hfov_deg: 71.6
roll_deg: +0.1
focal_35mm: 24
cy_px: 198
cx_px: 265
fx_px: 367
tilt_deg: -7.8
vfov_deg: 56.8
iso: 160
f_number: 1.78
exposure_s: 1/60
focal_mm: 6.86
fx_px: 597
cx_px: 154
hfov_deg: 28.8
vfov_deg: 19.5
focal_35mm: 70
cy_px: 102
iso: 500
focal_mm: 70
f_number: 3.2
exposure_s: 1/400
————————
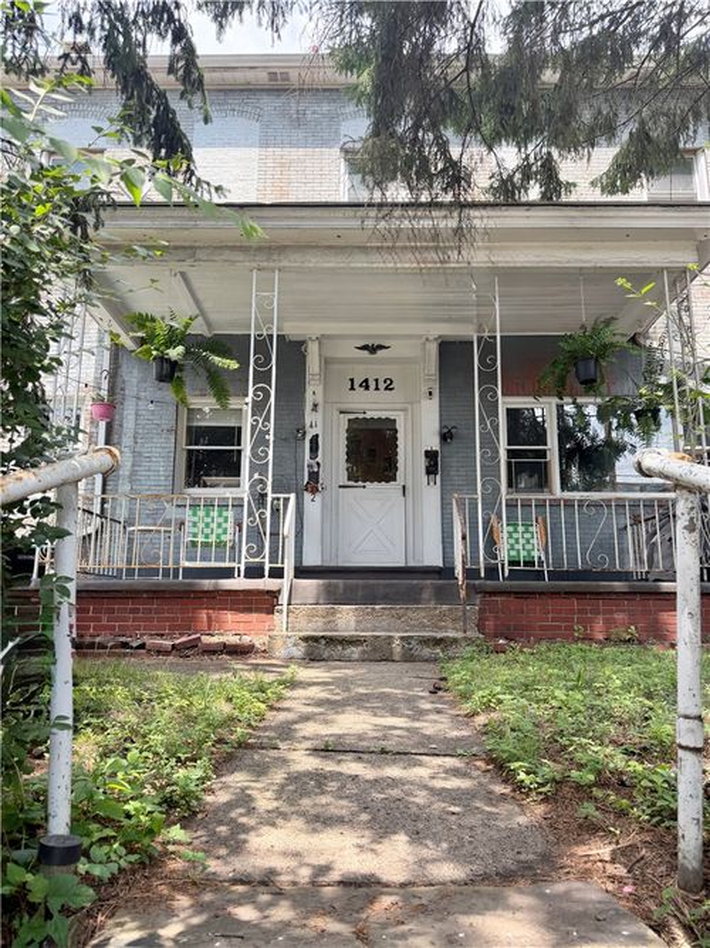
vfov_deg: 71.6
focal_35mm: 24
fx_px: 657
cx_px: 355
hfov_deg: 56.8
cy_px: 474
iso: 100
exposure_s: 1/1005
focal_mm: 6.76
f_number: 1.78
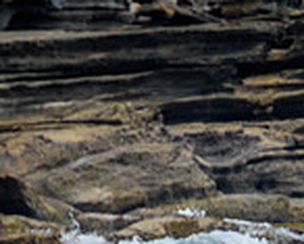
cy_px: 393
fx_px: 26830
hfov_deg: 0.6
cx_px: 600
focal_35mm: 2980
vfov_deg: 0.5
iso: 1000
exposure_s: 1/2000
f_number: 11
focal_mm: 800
————————
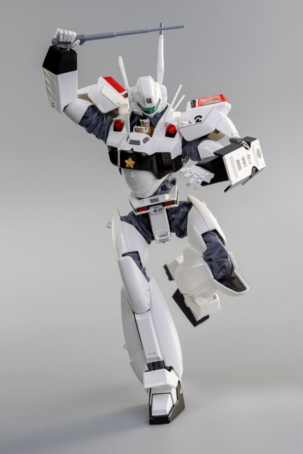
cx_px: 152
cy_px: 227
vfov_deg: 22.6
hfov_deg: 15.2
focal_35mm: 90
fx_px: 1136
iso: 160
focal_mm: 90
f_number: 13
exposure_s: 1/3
————————
### Directions
Set down, from the entries above, exactly the lines from the one with "hfov_deg: 71.6" up to and including the one with "exposure_s: 1/400", and no other lines.

### Output below
hfov_deg: 71.6
roll_deg: +0.1
focal_35mm: 24
cy_px: 198
cx_px: 265
fx_px: 367
tilt_deg: -7.8
vfov_deg: 56.8
iso: 160
f_number: 1.78
exposure_s: 1/60
focal_mm: 6.86
fx_px: 597
cx_px: 154
hfov_deg: 28.8
vfov_deg: 19.5
focal_35mm: 70
cy_px: 102
iso: 500
focal_mm: 70
f_number: 3.2
exposure_s: 1/400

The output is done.